--- THE DATA Enclosed Below ---

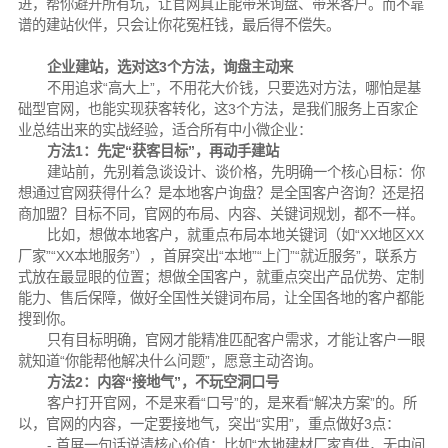
进，帮你避开所有坑，让官网真正能带来询盘、带来客户。而不靠
谱的建站伙伴，只会让你花冤枉钱，最后得不偿失。
企业建站，选对这3个方法，询盘主动来
不用追求“高大上”，不用花大价钱，只要选对方法，哪怕是基
础型官网，也能实现获客转化，这3个方法，是我们服务上百家企
业总结出来的实战经验，适合所有中小微企业：
方法1：先定“获客目标”，再动手建站
建站前，先别着急谈设计、谈价格，先明确一个核心目标：你
想通过官网获得什么？是本地客户询盘？是全国客户咨询？还是招
商加盟？目标不同，官网的布局、内容、关键词规划，都不一样。
比如，想做本地客户，就重点布局本地关键词（如“XX地区XX
厂家”“XX本地服务”），首屏突出“本地”“上门”“就近服务”，联系方
式放在最显眼的位置；想做全国客户，就重点突出产品优势、定制
能力、售后保障，做好全国性关键词布局，让全国各地的客户都能
搜到你。
只有目标明确，官网才能精准匹配客户需求，才能让客户一眼
就知道“你能帮他解决什么问题”，愿意主动咨询。
方法2：内容“接地气”，不玩空洞口号
客户打开官网，不是来看“口号”的，是来看“解决方案”的。所
以，官网的内容，一定要接地气，突出“实用”，重点做好3点：
- 首屏一句话说清核心价值：比如“本地建材厂家直供，无中间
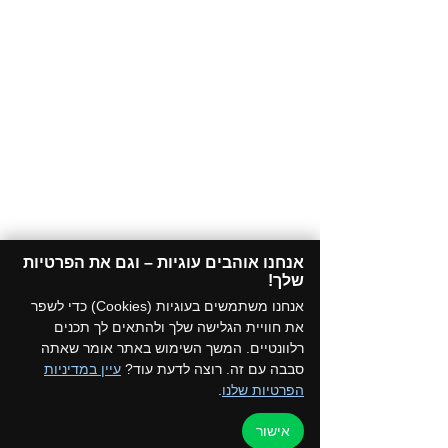
אנחנו אוהבים עוגיות – וגם את הפרטיות
שלך!​
אנחנו משתמשים בעוגיות (Cookies) כדי לשפר
את חוויית הגלישה שלך ולהתאים לך תכנים
רלוונטיים. המשך השימוש באתר אומר שאתה
סבבה עם זה. רוצה לדעת עוד?
עיין במדיניות
הפרטיות שלנו
.
אישור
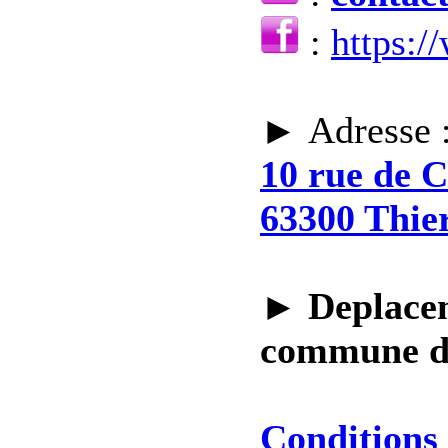
:
https:
► Adresse 
10 rue de 
63300 Thie
►
Deplacem
commune 
Conditions 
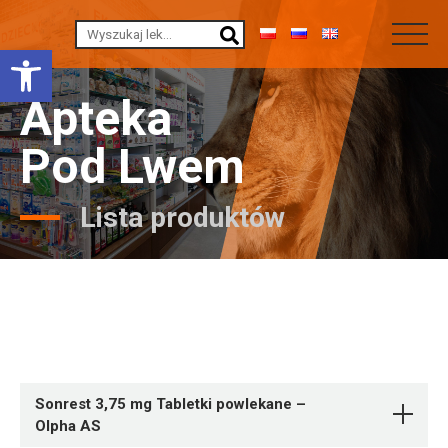
Otwórz pasek narzędzi
Apteka
Pod Lwem
Lista produktów
Sonrest 3,75 mg Tabletki powlekane –
Olpha AS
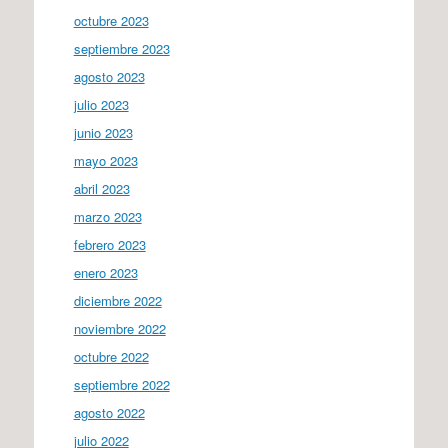
octubre 2023
septiembre 2023
agosto 2023
julio 2023
junio 2023
mayo 2023
abril 2023
marzo 2023
febrero 2023
enero 2023
diciembre 2022
noviembre 2022
octubre 2022
septiembre 2022
agosto 2022
julio 2022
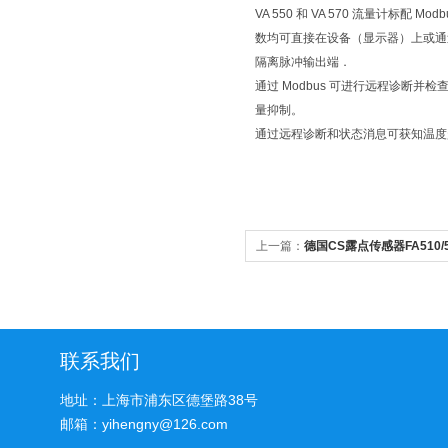
VA 550 和 VA 570 流量计标配 Mo
数均可直接在设备（显示器）上或通过 P
隔离脉冲输出端．
通过 Modbus 可进行远程诊断
量抑制。
通过远程诊断和状态消息可获知温
上一篇：
德国CS露点传感器FA510/
联系我们
地址：上海市浦东区德堡路38号
邮箱：yihengny@126.com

--- End of Enclosed THE DATA ---

Please arrange everything from the line containing "אנחנו אוהבים עוגיות – וגם את הפרטיות" down through the end of the entries as a numbered list, dropping blank lines and leaving the pictures out.

1. אנחנו אוהבים עוגיות – וגם את הפרטיות
2. שלך!​
3. אנחנו משתמשים בעוגיות (Cookies) כדי לשפר
4. את חוויית הגלישה שלך ולהתאים לך תכנים
5. רלוונטיים. המשך השימוש באתר אומר שאתה
6. סבבה עם זה. רוצה לדעת עוד?
7. עיין במדיניות
8. הפרטיות שלנו
9. .
10. אישור
11. :
12. https:
13. ► Adresse 
14. 10 rue de 
15. 63300 Thie
16. ►
17. Deplacem
18. commune 
19. Conditions 
20. Otwórz pasek narzędzi
21. Apteka
22. Pod Lwem
23. Lista produktów
24. Sonrest 3,75 mg Tabletki powlekane –
25. Olpha AS
26. octubre 2023
27. septiembre 2023
28. agosto 2023
29. julio 2023
30. junio 2023
31. mayo 2023
32. abril 2023
33. marzo 2023
34. febrero 2023
35. enero 2023
36. diciembre 2022
37. noviembre 2022
38. octubre 2022
39. septiembre 2022
40. agosto 2022
41. julio 2022
42. VA 550 和 VA 570 流量计标配 Mo
43. 数均可直接在设备（显示器）上或通过 P
44. 隔离脉冲输出端．
45. 通过 Modbus 可进行远程诊断
46. 量抑制。
47. 通过远程诊断和状态消息可获知温
48. 上一篇：
49. 德国CS露点传感器FA510/
50. 联系我们
51. 地址：上海市浦东区德堡路38号
52. 邮箱：yihengny@126.com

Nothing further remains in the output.